We had a junk ass oven in our old apartment and occasionally it would catch on fire and once or twice I panicked and called the fire department but what they don’t tell you is when you call the fire department or ambulance it triggers something that makes the fucking cops come too and they end up sniffing around your house even if it’s just a silly little oven fire or a desperate and existential cry for help and then you have to decide whether to be a huge fucking prick about the whole thing and kick the cop with his little shaved face and stupid tattoo muscles out of your house or to just eat shit and let him in so they don’t put your name on a list later for fucking with you. Thank you officer but the fire has been put out.

I don’t believe it though just between us. The oil advice. I think if you poured enough water on the oil fire it would go out so I’m gonna keep running the experiment.
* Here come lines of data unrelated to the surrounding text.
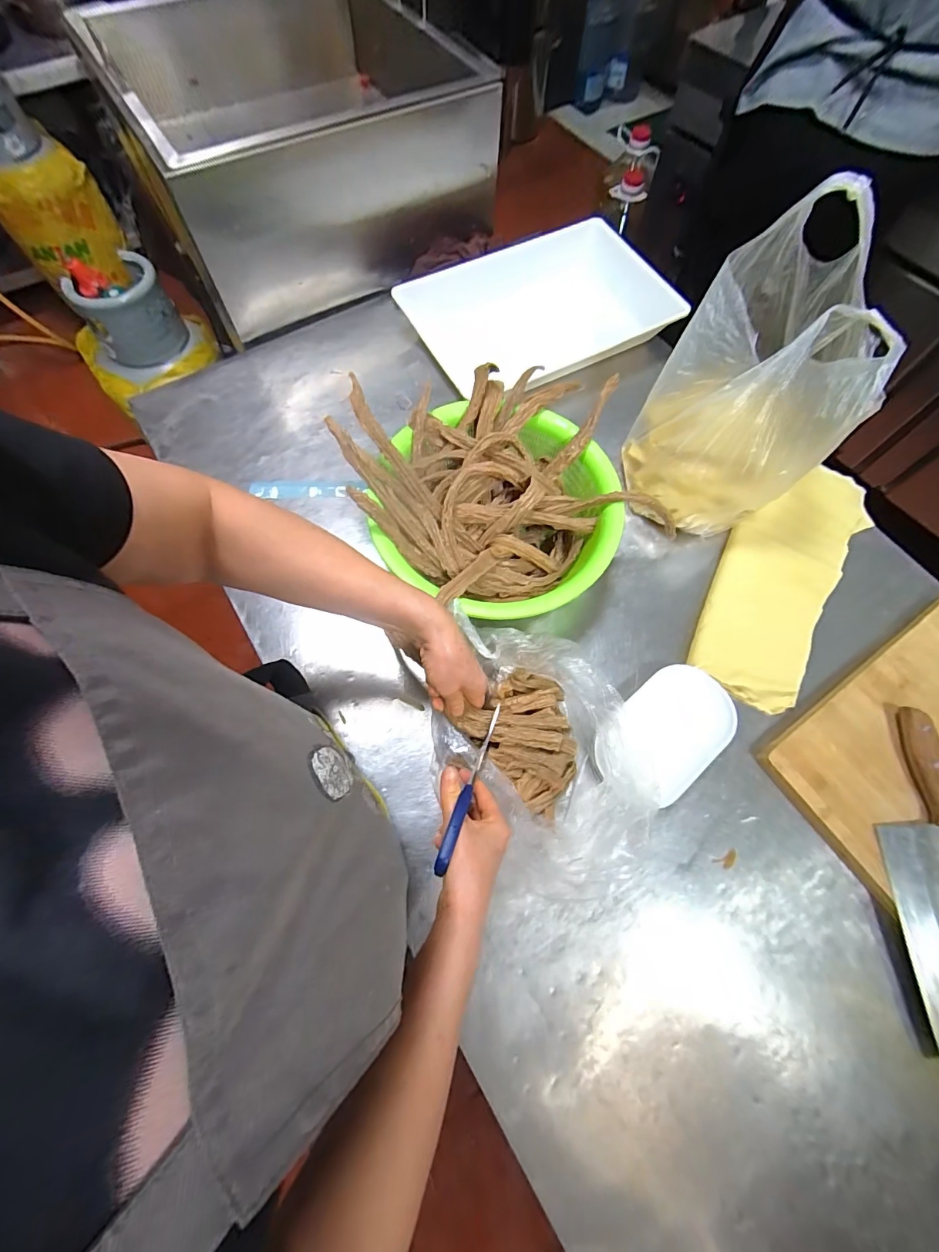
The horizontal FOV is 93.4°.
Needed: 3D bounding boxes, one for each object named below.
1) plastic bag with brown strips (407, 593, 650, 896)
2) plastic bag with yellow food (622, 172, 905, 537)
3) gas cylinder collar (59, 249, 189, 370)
[{"bbox_3d":[0.064,0.127,0.457,0.181,0.101,0.251,-7,71,-2],"label":"plastic bag with brown strips"},{"bbox_3d":[0.333,-0.287,0.529,0.202,0.228,0.270,29,73,10],"label":"plastic bag with yellow food"},{"bbox_3d":[-0.754,-0.693,1.007,0.189,0.153,0.129,-33,72,-12],"label":"gas cylinder collar"}]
Doing my own research as it were.

One more line from the Norm book for the road then I gotta get out of here.

The only thing an old man can tell a young man is that it goes fast, real fast, and if you’re not careful it’s too late. Of course, the young man will never understand this truth.

This is the only thing I have to say this whole time I just keep trying to say it in different ways. Ten years ago was yesterday.